(Exercise goal)
Below are records; reproduce exactly the lines from the one that has "1: (229, 503, 3.55)" through the one that has "20: (184, 58, 3.91)", ends included, and nothing more.

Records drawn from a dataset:
▶

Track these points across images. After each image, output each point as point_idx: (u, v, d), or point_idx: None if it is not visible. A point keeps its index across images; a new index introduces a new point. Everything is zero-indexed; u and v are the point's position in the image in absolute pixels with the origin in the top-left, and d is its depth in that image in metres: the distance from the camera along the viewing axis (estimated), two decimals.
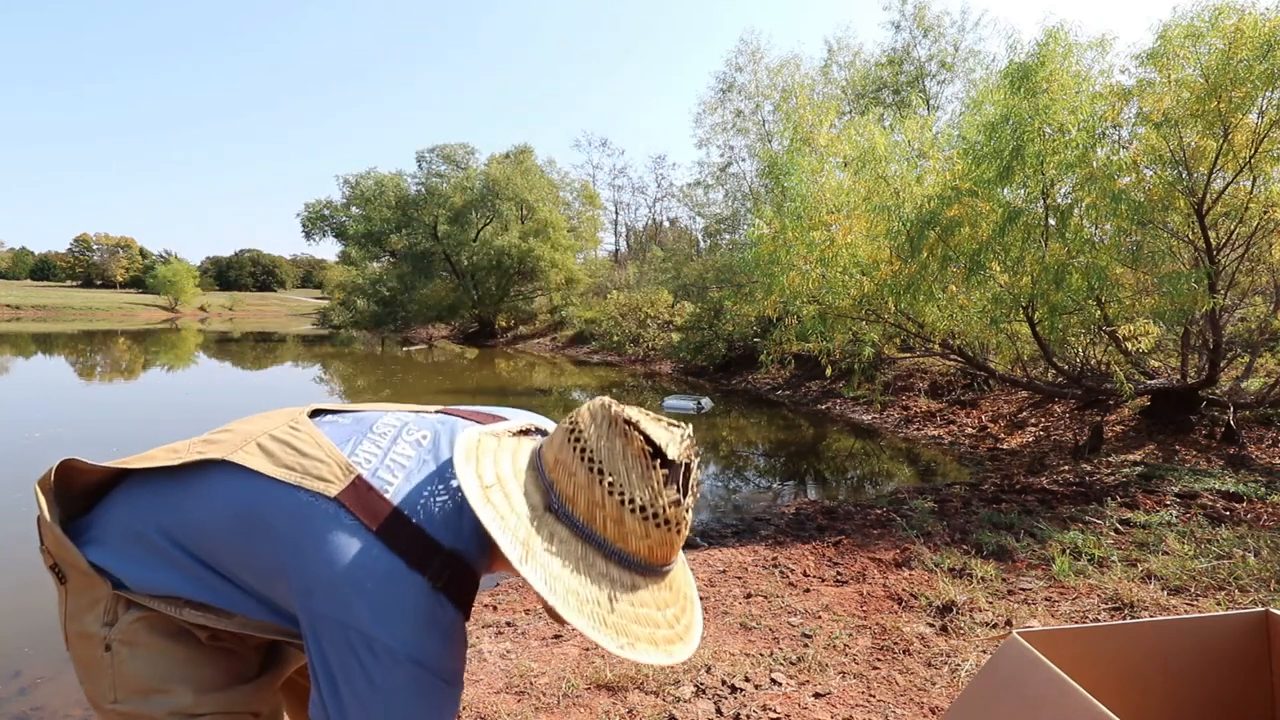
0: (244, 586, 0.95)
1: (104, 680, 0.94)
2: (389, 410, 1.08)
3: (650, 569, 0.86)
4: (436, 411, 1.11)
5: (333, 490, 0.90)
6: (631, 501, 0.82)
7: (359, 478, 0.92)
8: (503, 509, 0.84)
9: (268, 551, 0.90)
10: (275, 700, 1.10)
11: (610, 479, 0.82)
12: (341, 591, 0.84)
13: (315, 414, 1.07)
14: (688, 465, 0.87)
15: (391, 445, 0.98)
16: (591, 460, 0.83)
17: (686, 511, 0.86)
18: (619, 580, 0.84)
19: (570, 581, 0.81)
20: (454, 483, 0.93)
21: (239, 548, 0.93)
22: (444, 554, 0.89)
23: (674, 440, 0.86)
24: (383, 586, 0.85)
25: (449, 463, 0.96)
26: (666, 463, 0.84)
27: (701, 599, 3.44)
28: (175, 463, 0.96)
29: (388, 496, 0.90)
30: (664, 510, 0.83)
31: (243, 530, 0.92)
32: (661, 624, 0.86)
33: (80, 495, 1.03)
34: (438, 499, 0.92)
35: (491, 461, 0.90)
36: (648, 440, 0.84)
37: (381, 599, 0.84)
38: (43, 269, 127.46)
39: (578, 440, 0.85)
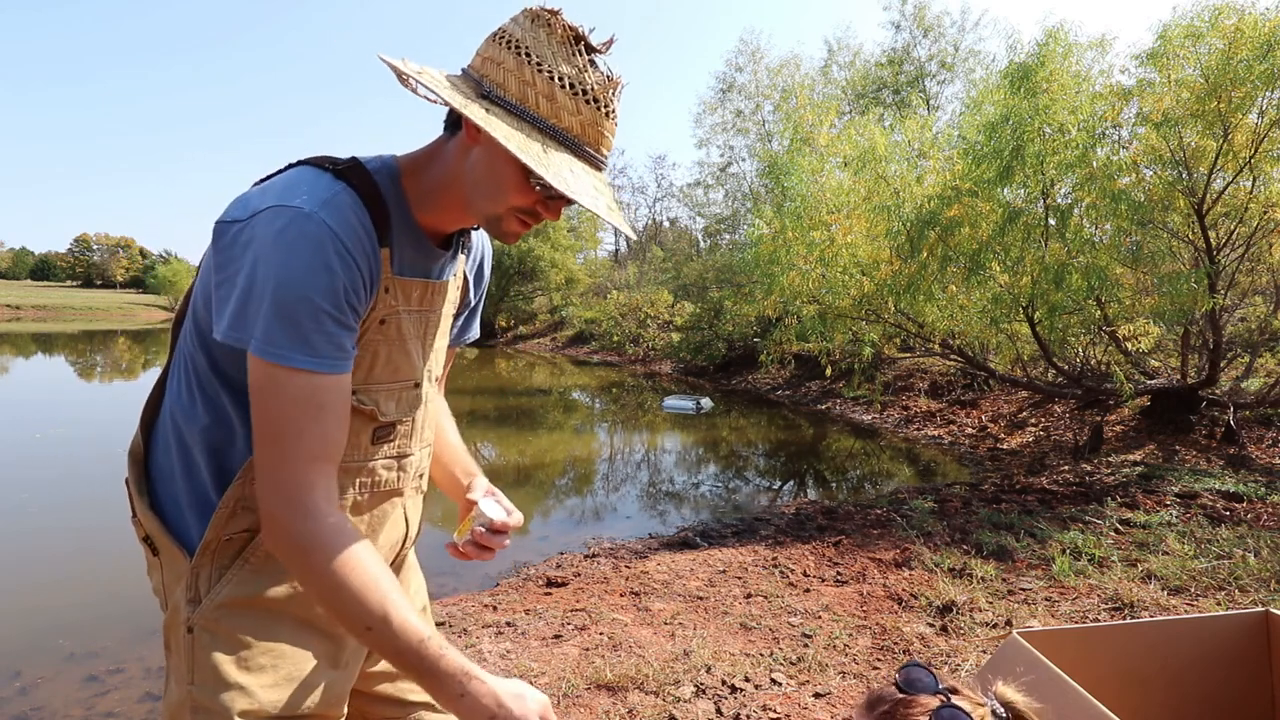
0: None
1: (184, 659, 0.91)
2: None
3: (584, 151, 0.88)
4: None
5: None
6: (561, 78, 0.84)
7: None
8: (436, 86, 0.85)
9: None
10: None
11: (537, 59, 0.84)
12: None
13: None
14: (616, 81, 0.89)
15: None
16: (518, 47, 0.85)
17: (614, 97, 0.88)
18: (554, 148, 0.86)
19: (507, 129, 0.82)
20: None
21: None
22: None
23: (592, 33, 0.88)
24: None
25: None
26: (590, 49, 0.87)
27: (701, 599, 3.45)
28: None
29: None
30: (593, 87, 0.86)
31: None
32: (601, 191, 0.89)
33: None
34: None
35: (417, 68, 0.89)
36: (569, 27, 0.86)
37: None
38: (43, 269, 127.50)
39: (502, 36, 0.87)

◀
▶

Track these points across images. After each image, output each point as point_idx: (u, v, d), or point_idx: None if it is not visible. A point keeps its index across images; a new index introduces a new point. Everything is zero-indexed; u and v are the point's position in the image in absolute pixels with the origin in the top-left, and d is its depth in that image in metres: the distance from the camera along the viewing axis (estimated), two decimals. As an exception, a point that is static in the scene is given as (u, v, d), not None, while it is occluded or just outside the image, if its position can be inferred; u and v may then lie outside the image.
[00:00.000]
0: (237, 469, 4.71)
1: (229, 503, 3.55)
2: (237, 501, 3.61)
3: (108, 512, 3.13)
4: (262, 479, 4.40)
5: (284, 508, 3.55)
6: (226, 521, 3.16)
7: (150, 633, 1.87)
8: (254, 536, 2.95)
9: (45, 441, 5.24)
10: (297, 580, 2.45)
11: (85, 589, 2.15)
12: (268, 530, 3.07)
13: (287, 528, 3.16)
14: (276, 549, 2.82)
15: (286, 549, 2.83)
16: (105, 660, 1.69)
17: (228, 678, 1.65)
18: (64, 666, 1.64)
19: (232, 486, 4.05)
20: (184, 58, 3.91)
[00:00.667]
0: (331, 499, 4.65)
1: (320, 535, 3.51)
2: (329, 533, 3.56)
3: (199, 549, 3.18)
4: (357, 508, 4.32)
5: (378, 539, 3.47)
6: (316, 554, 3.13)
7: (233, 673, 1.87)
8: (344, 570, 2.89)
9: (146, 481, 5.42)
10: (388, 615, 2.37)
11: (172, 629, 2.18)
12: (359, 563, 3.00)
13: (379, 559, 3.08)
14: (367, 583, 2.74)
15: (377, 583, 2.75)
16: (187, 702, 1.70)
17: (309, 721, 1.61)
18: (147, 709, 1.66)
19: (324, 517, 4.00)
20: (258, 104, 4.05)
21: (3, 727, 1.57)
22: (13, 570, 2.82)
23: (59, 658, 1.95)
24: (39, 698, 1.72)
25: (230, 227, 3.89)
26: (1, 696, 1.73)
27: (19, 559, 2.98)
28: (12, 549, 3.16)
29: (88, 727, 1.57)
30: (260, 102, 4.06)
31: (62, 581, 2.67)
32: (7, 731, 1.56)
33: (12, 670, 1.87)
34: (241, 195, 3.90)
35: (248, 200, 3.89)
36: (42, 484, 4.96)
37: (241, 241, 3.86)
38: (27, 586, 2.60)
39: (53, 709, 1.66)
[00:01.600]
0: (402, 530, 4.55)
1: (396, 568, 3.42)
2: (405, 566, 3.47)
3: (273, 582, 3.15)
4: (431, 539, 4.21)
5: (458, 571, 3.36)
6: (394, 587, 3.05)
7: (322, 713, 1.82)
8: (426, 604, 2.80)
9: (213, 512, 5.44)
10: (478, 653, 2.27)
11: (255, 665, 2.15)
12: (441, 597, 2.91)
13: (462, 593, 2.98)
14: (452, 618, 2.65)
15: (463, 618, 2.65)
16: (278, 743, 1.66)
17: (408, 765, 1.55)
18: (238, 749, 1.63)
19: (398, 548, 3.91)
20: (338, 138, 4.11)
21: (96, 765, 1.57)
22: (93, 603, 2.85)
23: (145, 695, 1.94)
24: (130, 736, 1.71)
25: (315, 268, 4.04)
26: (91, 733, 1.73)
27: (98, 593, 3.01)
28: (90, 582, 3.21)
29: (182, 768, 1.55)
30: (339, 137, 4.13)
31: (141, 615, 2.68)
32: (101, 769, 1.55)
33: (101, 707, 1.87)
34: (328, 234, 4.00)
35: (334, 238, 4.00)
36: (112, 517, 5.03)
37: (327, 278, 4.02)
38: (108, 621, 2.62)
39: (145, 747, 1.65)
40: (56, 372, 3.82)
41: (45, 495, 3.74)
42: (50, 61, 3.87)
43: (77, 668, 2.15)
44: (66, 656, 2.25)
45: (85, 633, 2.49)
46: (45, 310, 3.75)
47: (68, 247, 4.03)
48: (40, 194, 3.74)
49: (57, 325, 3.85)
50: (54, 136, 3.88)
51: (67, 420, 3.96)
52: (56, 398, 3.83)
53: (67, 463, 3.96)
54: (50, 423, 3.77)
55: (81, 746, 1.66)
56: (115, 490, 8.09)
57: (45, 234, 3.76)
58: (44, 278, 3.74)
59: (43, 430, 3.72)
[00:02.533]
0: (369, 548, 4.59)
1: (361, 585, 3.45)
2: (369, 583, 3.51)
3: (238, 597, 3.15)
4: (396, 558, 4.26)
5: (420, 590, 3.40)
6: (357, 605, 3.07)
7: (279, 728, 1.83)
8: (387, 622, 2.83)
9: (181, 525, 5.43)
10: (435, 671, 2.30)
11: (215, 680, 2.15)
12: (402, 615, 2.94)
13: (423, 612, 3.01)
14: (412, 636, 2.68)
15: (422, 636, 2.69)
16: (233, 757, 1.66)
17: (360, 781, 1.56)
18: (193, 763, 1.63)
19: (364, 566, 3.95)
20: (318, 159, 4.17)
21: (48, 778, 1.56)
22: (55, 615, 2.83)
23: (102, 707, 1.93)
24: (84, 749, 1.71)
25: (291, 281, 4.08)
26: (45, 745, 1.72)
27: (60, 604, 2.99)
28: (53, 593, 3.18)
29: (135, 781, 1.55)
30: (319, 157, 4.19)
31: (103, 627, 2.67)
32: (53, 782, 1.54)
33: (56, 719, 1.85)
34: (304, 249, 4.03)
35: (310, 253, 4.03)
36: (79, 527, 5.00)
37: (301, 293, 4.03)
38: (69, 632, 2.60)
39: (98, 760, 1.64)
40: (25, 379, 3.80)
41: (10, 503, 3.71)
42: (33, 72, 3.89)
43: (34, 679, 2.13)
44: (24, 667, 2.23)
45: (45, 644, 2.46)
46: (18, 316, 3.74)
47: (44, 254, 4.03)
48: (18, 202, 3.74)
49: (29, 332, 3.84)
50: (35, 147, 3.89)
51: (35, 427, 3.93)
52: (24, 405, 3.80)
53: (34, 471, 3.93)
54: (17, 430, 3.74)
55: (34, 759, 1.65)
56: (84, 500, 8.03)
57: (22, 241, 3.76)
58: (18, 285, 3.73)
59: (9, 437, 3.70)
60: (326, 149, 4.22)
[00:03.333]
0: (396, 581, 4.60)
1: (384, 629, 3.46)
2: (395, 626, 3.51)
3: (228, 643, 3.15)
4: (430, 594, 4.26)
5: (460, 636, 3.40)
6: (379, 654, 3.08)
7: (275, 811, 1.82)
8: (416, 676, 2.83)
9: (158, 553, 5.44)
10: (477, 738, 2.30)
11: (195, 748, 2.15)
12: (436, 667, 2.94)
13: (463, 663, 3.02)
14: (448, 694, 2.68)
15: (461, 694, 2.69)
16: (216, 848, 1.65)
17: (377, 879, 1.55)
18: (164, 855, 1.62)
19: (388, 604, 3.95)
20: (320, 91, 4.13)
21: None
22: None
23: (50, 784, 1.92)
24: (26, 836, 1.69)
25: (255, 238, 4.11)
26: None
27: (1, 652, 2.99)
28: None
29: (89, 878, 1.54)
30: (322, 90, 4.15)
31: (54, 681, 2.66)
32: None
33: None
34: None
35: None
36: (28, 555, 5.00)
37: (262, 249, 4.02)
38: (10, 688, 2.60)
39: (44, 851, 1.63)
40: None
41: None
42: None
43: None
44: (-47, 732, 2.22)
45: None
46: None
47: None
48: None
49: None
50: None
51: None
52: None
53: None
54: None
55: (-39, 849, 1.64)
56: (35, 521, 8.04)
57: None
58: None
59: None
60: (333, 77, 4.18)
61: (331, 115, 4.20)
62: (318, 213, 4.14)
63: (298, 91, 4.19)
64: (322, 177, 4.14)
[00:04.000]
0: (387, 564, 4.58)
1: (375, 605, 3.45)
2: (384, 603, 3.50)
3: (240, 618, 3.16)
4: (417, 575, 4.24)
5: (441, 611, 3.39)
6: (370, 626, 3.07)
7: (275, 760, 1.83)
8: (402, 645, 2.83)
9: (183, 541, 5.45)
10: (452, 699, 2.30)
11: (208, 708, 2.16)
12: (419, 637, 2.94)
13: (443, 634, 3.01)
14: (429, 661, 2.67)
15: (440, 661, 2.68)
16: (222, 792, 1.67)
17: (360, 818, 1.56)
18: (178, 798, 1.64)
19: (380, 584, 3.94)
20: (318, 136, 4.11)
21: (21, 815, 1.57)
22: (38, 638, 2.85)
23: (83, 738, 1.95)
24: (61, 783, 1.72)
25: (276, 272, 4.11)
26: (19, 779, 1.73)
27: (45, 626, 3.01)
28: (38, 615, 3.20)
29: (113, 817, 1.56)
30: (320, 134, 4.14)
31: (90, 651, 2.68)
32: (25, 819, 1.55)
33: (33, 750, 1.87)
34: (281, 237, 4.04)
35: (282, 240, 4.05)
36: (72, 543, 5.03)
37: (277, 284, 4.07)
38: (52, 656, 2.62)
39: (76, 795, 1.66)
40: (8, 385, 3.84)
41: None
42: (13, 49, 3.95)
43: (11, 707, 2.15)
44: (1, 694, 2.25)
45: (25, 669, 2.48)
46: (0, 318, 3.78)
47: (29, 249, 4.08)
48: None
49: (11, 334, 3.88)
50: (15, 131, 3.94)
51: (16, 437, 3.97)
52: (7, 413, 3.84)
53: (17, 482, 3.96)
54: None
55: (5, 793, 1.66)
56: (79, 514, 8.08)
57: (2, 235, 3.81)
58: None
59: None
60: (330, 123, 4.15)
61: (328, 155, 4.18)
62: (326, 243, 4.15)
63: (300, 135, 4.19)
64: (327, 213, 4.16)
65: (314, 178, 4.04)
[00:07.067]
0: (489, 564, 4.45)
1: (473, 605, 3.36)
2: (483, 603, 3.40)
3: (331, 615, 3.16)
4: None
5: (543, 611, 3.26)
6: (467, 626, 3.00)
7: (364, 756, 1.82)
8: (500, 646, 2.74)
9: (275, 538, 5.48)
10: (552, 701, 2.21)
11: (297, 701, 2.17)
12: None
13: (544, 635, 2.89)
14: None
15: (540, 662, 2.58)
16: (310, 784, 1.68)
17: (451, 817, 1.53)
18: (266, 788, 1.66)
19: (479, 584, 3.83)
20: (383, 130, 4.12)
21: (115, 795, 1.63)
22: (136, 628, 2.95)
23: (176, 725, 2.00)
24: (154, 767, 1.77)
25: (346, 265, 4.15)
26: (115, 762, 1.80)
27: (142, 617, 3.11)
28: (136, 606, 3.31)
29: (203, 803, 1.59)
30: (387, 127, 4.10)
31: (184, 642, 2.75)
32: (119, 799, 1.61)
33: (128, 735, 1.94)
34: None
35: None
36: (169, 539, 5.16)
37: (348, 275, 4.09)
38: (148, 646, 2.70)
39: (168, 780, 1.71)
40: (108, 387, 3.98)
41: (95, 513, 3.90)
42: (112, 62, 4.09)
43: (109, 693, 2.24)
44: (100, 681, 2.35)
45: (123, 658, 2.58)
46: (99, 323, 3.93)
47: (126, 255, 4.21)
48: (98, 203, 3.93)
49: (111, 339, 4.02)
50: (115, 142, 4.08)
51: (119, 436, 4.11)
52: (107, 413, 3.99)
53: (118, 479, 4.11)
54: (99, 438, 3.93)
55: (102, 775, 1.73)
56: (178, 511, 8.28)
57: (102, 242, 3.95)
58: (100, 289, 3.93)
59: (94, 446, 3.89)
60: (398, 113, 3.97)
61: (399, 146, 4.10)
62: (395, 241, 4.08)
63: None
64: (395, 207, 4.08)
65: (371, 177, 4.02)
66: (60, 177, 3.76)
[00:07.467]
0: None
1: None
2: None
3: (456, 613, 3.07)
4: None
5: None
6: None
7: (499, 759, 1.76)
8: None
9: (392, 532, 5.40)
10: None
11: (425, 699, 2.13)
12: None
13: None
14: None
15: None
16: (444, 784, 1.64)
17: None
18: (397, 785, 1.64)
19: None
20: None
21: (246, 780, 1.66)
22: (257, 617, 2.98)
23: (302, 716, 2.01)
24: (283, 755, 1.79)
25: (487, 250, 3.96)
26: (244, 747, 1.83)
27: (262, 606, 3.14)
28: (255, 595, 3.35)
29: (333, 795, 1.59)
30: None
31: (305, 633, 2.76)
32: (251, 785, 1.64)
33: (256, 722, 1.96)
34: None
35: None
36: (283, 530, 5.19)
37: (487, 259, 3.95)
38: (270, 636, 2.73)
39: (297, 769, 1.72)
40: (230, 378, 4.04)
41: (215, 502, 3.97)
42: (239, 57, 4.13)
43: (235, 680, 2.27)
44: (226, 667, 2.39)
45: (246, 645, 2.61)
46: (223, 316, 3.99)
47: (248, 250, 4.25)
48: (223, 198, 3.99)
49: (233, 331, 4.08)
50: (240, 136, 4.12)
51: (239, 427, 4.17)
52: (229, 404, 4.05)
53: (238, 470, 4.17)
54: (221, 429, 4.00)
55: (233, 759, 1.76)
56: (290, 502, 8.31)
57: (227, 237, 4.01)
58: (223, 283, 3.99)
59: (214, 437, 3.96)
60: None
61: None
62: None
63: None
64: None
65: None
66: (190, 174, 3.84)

◀

(Solution for this problem)
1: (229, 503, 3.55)
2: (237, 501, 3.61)
3: (108, 512, 3.13)
4: (262, 479, 4.40)
5: (284, 508, 3.55)
6: (226, 521, 3.16)
7: (150, 633, 1.87)
8: (254, 536, 2.95)
9: (45, 441, 5.24)
10: (297, 580, 2.45)
11: (85, 589, 2.15)
12: (268, 530, 3.07)
13: (287, 528, 3.16)
14: (276, 549, 2.82)
15: (286, 549, 2.83)
16: (105, 660, 1.69)
17: (228, 678, 1.65)
18: (64, 666, 1.64)
19: (232, 486, 4.05)
20: (184, 58, 3.91)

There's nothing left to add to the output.